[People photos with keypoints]
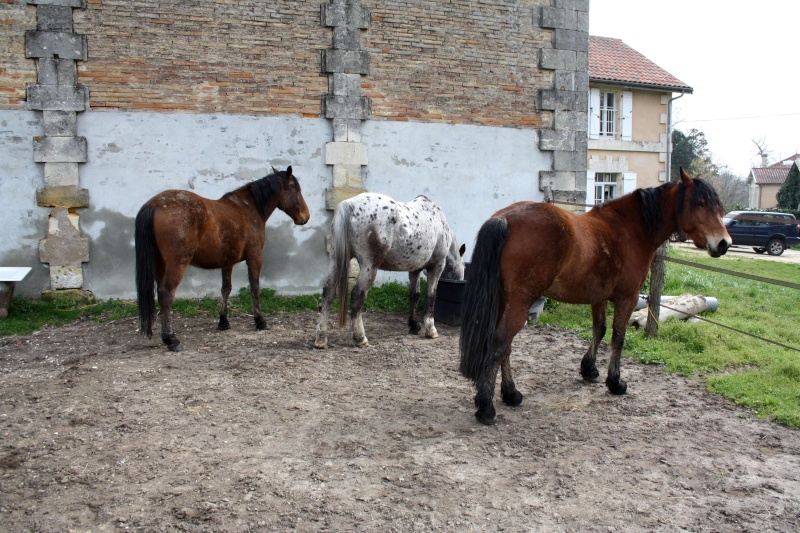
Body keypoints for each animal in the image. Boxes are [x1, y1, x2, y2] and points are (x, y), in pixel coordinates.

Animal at [134, 164, 310, 352]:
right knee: (166, 293)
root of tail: (154, 205)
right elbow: (254, 287)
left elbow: (226, 289)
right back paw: (171, 339)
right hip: (177, 264)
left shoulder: (227, 262)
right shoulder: (255, 257)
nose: (305, 216)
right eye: (295, 188)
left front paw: (223, 321)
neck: (249, 207)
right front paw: (260, 321)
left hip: (159, 264)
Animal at [456, 167, 732, 424]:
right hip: (520, 303)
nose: (724, 243)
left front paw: (589, 369)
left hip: (506, 301)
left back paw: (511, 394)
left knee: (506, 347)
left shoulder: (598, 297)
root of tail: (504, 219)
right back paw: (486, 408)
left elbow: (599, 329)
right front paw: (615, 382)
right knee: (500, 343)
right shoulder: (627, 298)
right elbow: (618, 337)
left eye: (717, 206)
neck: (630, 229)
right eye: (700, 202)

▶ **What you should do**:
Repeat word for word the lines running from the line containing "left elbow: (599, 329)" to the end of the entries above, inclusive.

▶ **Task response**:
left elbow: (599, 329)
right front paw: (615, 382)
right knee: (500, 343)
right shoulder: (627, 298)
right elbow: (618, 337)
left eye: (717, 206)
neck: (630, 229)
right eye: (700, 202)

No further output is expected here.